Escale’de ana yemek olarak ben 14 saat ağır ateşte pişmiş kuzu omuz yiyecektim. O ise dana yanak. Benim kuzumun yanında arpa şehriye olacak onda püre… Başlangıç olarak kaz ciğeri kızartmasına karar verdik. Ciğer kızartmamdaki tereyağ tadını aralayıp kendimi ciğerin derinliklerindeki hafif ama güçlü lezzetine bulanmış armut ve ayvalı sosuna bıraktım.
Uzun zamandır Queen’le yemek yememiştim. Uykusuz gözlerle öğlen yemeği için Escale‘e geldi. Fazla spor giydiğini düşündüm ve yaş aldıkça genç giyinmeye özenen biri gibi göründü gözüme. Bu kez Mustang filminin galasına gitmiş ve hiç beğenmemişti tabii ki. Adeta söylenip duruyordu. "Sosyal sorumluluk projeleri çekiliyor artık. Film değil." "Sinema bitti mi?" "Biter mi?" demeye her hazırlandığımda enginar çorbamın üzerinde konuşlanmış kurutulmuş enginar kıtırlarını kemirmeye başlayıp her seferinde vazgeçiyordum.

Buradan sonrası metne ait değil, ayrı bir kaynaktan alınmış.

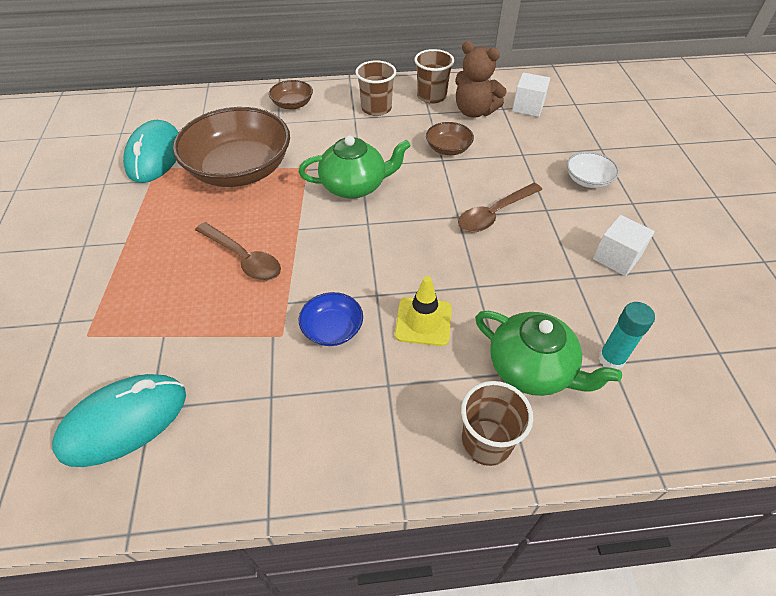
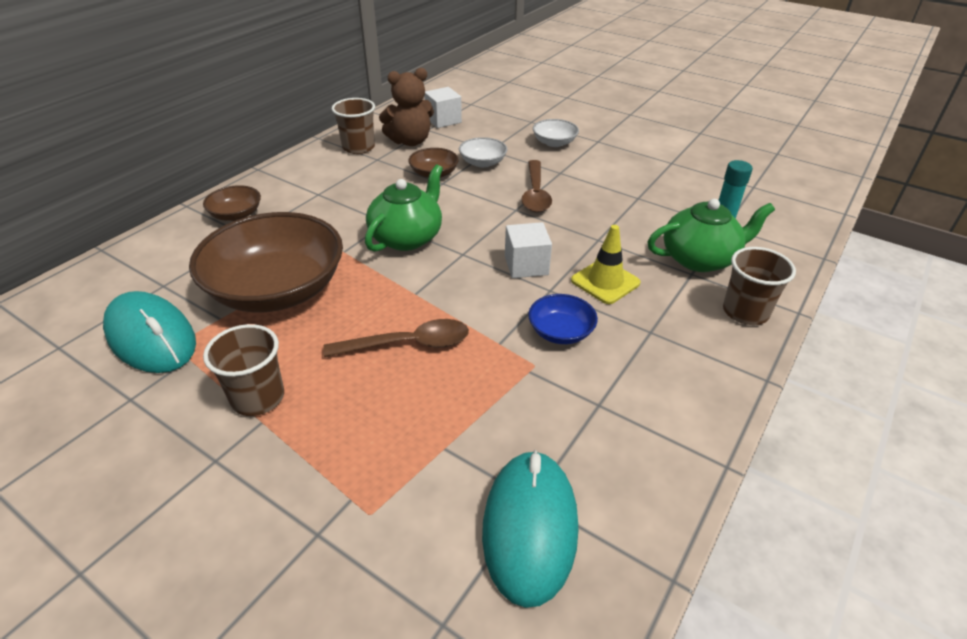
camera: 50 degrees left, 10 degrees down
(376, 108) = (326, 178): brown cup -> brown cup (258, 398)
(498, 162) = (483, 162): none -> white bowl
(616, 257) = (639, 174): white cube -> white cube (526, 265)

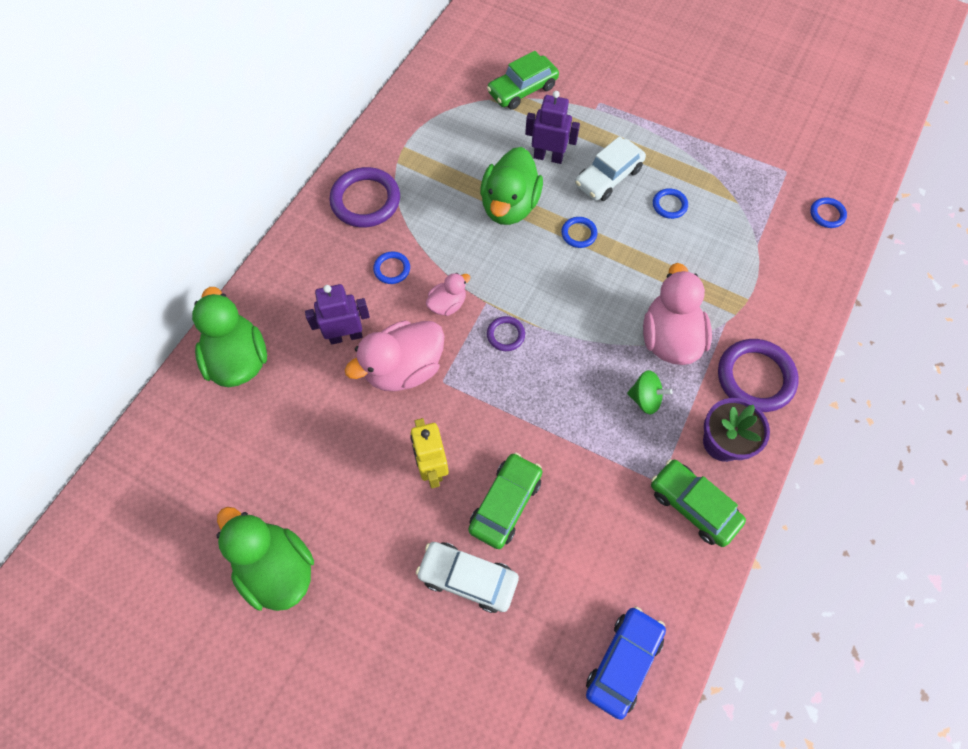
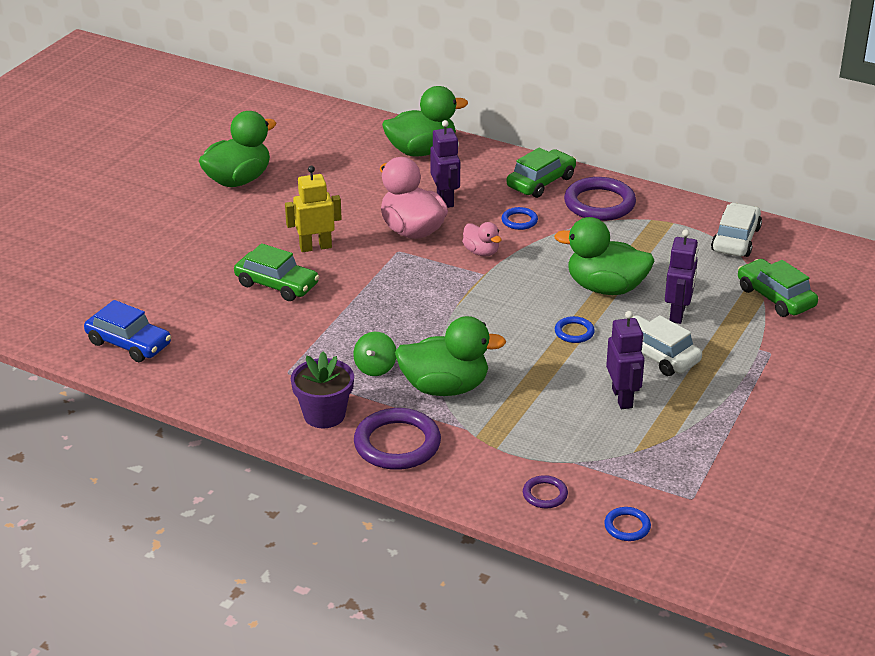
camera: 90 degrees right, 30 degrees down
(468, 578) = (214, 266): white car -> white car (735, 239)
(505, 335) = (447, 285): purple ring -> purple ring (545, 494)
(669, 205) = (622, 398): blue ring -> purple robot
(669, 338) = (445, 387): pink duck -> green duck
(693, 505) = (261, 391): green car -> green car (541, 182)

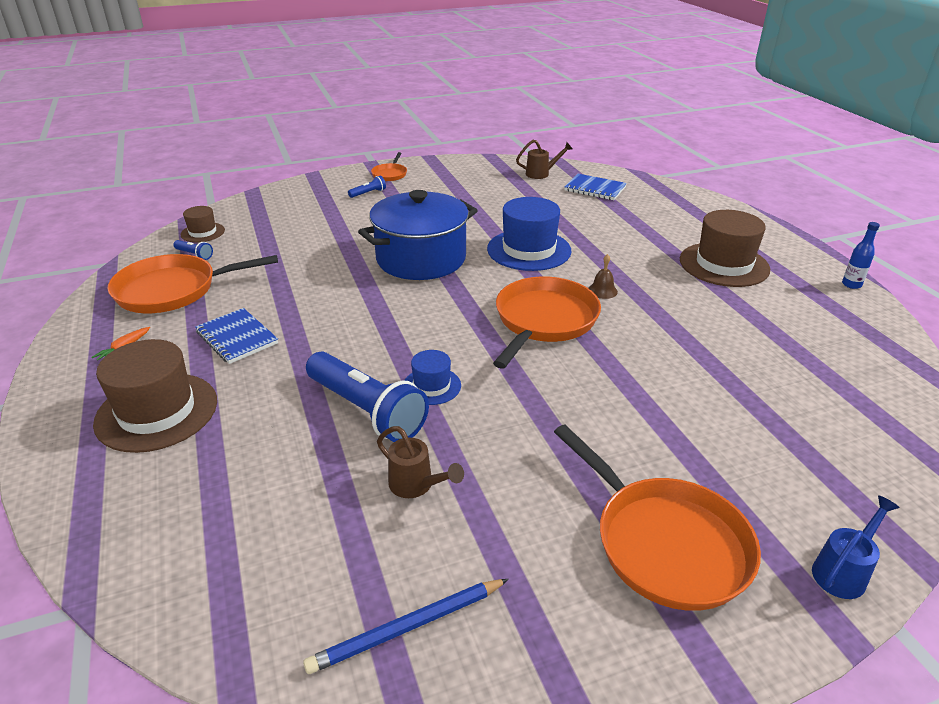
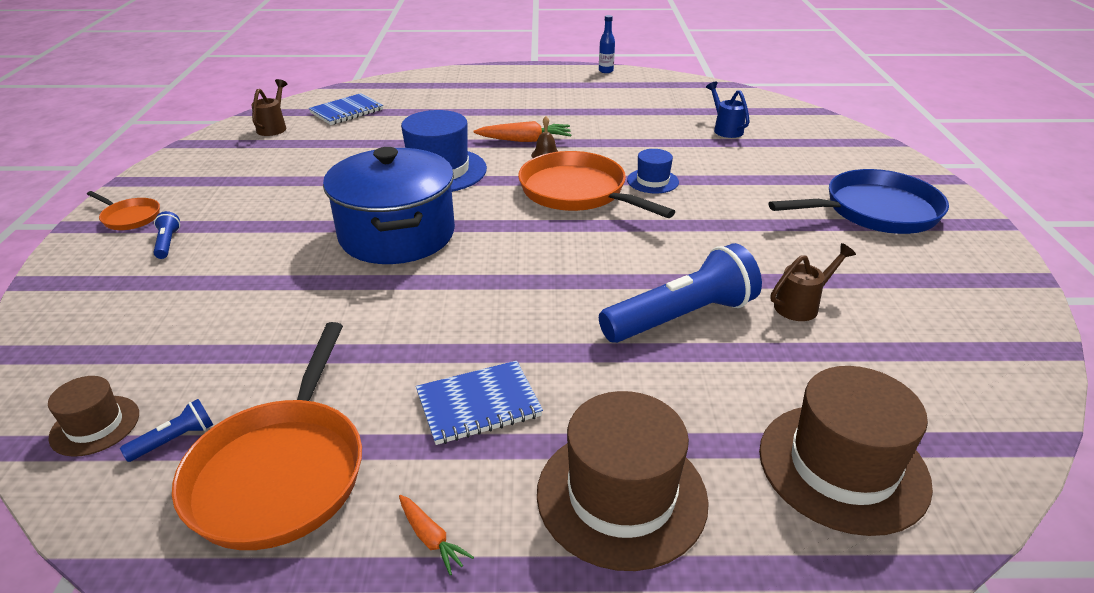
camera: 70 degrees left, 0 degrees up
(407, 628) = (967, 337): blue pencil -> none
(432, 386) = (655, 271): blue hat -> blue hat (652, 181)
(622, 274) = (525, 140): none -> orange carrot
(664, 543) = (875, 211): orange pan -> blue pan
(724, 264) = (543, 99): brown hat -> brown hat (842, 466)
(843, 571) = (898, 164): blue watering can -> blue watering can (725, 129)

Enginarın da çorbası olur mu demeyin Escale’de var çünkü.. Ve hiç fena değil.
Bendeniz terbiyeli kereviz yemeği seven sofistike bir damağım. Unuttunuz mu? Queen de kerevizi portakallı ve ayvalı pişirenleri, aşurenin üzerine hindistancevizi dökenlerle bir tuttuğunu, onların bizlerle olmadığını belirtti.
"Hindistancevizinin aşurenin üzerinde ne işi vardı Allah aşkına?"
Haklıydı. Ana yemek olarak ben 14 saat ağır ateşte pişmiş kuzu omuz yiyecektim. O ise dana yanak. Benim kuzumun yanında arpa şehriye olacak onunda ise püre…Ciğer kızartmamdaki tereyağ tadını aralayıp kendimi ciğerin derinliklerindeki hafif ama güçlü lezzetine bulanmış armut ve ayvalı notalara bıraktım. Resmen ağzımın içinde Debussy çaldı.
O sırada Queen, Mustang’i eleştirmeye devam ediyordu…
"Kadın yönetmenlerdeki içselleştirilmiş erkek bakış" diyordu. Birbirinden uzun saçlı 5 kızın halaları tarafından özgürlükleri kısıtlanırken akıllarına hiç saçlarını kesmek gelmiyormuş. Her birinin saçları neredeyse yere kadarmış. Hele halanın kızlardan biriyle ensest ilişkide bulunan amcaya ‘ensest çıkışı’, ‘bırak artık şu işi’ deyişi yok muymuş….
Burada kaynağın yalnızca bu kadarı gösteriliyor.